WHAT THE TASK REQUIRES: Print the lines below word for word, leaving out the pictures.

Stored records
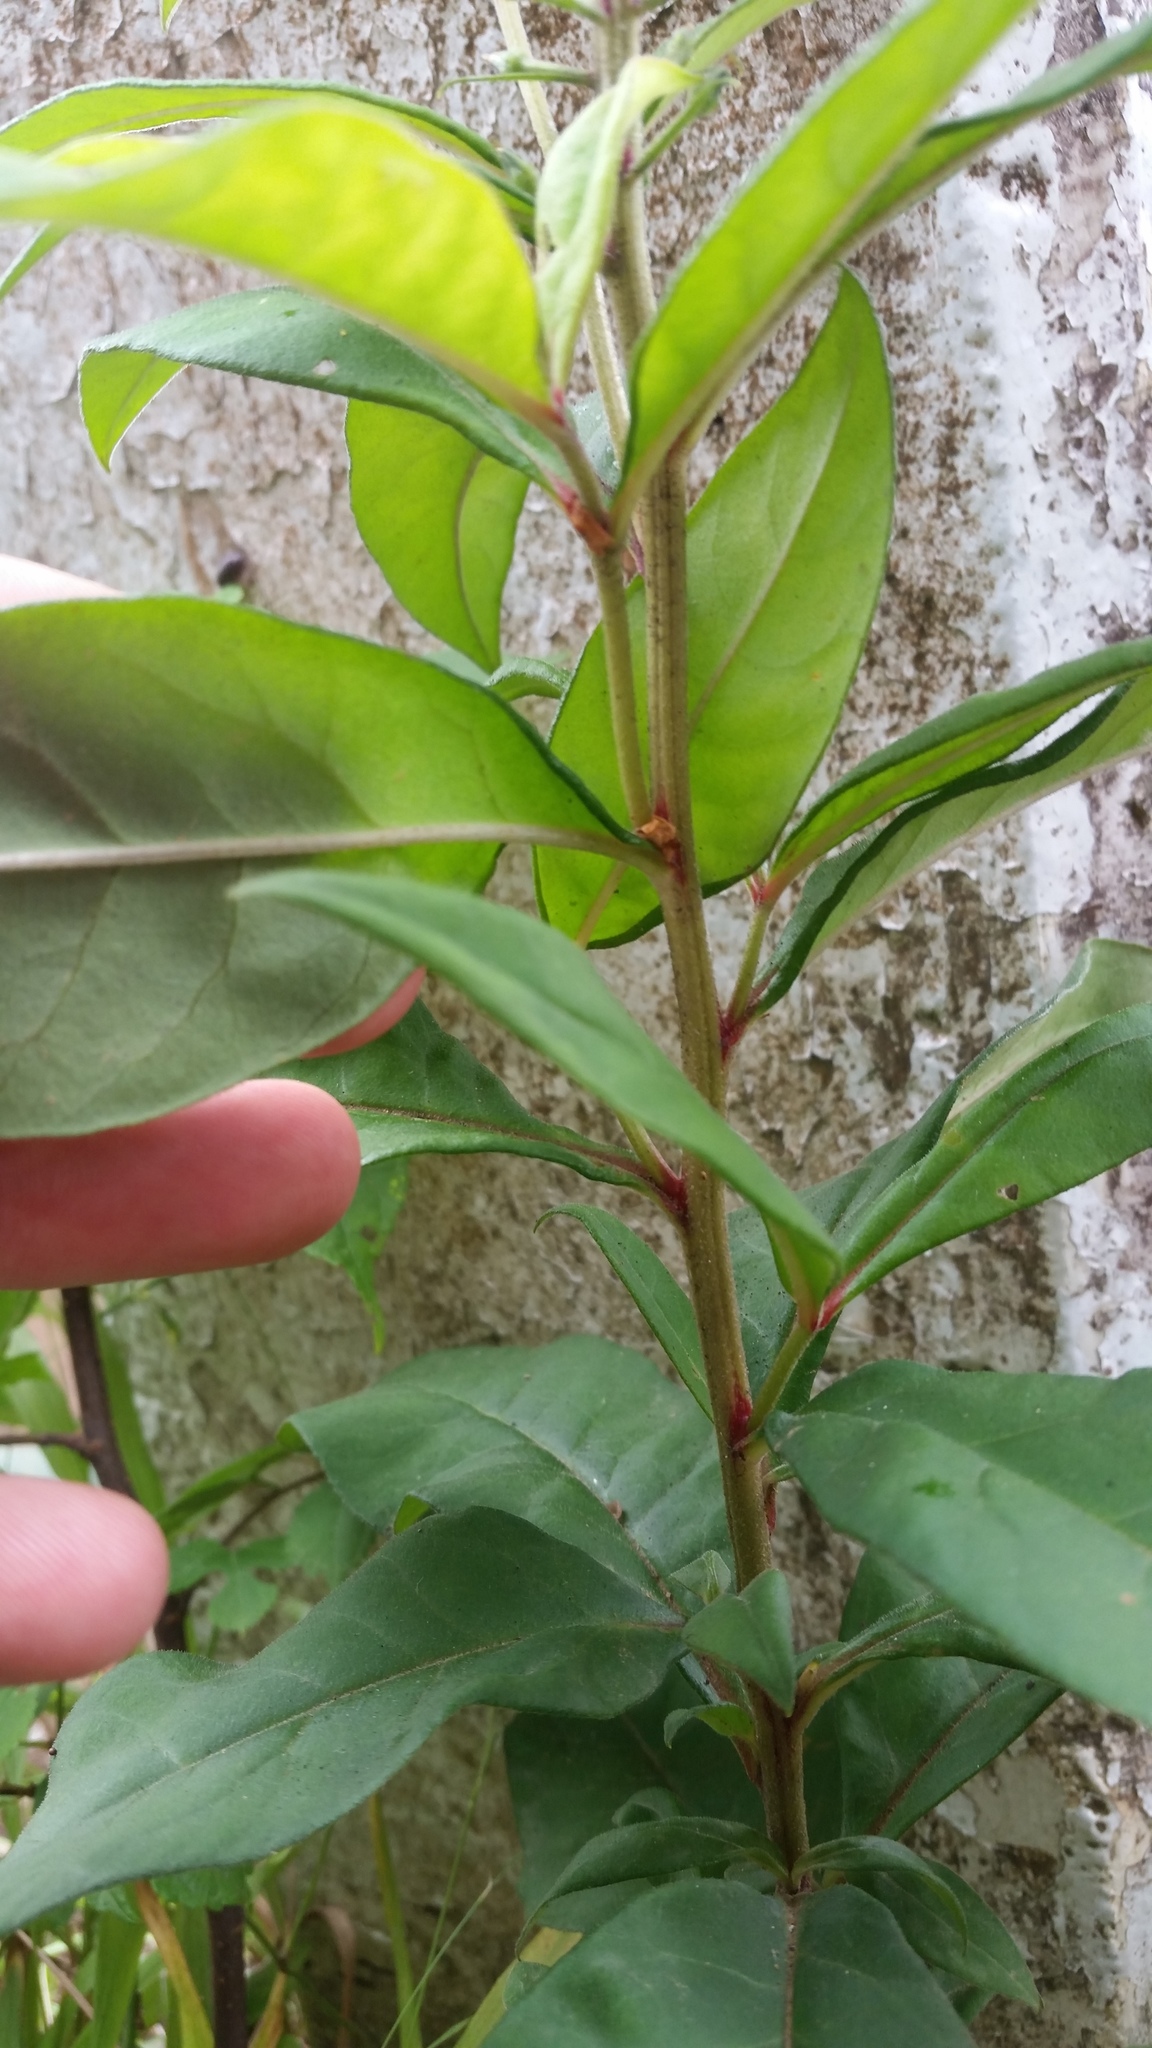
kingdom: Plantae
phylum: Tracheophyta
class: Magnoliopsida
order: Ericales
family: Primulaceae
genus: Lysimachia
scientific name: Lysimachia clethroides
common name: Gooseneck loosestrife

EXERCISE ANSWER:
kingdom: Plantae
phylum: Tracheophyta
class: Magnoliopsida
order: Ericales
family: Primulaceae
genus: Lysimachia
scientific name: Lysimachia clethroides
common name: Gooseneck loosestrife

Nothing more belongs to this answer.